• [INSTRUCTIONS FOR THE TASK] In the listing below, which lines contain the string "ogni"? Copy them all.

• [DATASET EXCERPTS]
□ □ □ □ □

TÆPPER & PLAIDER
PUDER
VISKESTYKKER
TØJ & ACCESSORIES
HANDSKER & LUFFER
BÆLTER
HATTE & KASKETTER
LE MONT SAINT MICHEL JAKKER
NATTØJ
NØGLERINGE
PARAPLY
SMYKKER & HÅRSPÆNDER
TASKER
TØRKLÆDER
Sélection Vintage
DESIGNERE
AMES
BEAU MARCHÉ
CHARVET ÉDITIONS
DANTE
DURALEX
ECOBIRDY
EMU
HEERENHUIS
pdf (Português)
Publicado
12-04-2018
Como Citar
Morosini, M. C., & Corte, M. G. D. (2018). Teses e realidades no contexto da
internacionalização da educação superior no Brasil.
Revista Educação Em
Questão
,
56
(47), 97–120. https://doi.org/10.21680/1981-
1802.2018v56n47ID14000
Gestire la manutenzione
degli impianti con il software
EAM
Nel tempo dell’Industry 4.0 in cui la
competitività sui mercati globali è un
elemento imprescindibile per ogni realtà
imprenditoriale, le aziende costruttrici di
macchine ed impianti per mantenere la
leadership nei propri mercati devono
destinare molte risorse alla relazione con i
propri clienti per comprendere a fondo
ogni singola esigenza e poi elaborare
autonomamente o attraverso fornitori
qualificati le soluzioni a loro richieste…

□ □ □ □ □

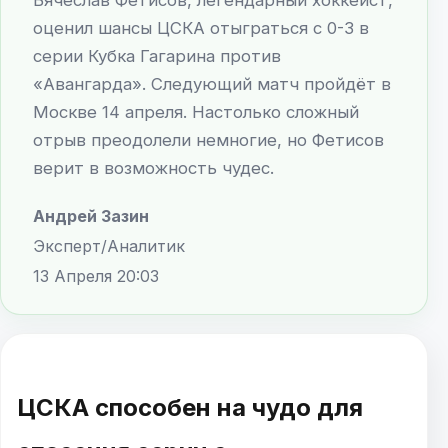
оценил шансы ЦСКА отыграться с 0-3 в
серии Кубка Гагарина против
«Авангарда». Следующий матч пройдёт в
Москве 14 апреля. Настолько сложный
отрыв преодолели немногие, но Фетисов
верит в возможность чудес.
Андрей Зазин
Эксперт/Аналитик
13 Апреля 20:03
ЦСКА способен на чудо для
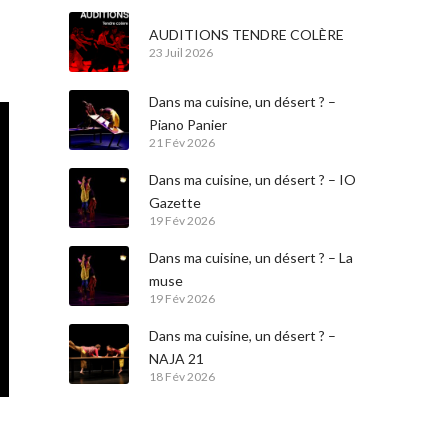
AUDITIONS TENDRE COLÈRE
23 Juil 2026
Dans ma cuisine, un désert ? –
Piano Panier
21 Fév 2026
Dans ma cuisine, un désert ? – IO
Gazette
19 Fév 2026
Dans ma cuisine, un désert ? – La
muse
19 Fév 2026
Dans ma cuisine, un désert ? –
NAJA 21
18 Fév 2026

□ □ □ □ □

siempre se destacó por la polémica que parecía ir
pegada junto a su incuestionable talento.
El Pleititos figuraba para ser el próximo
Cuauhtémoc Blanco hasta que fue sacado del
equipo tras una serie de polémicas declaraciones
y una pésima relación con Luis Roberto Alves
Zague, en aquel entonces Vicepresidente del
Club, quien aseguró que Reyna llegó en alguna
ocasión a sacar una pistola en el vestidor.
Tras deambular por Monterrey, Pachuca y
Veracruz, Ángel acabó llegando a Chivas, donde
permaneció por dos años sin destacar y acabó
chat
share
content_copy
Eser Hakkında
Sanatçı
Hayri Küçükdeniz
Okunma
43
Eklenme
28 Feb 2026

□ □ □ □ □

• [WRITTEN RESPONSE]
elemento imprescindibile per ogni realtà
ogni singola esigenza e poi elaborare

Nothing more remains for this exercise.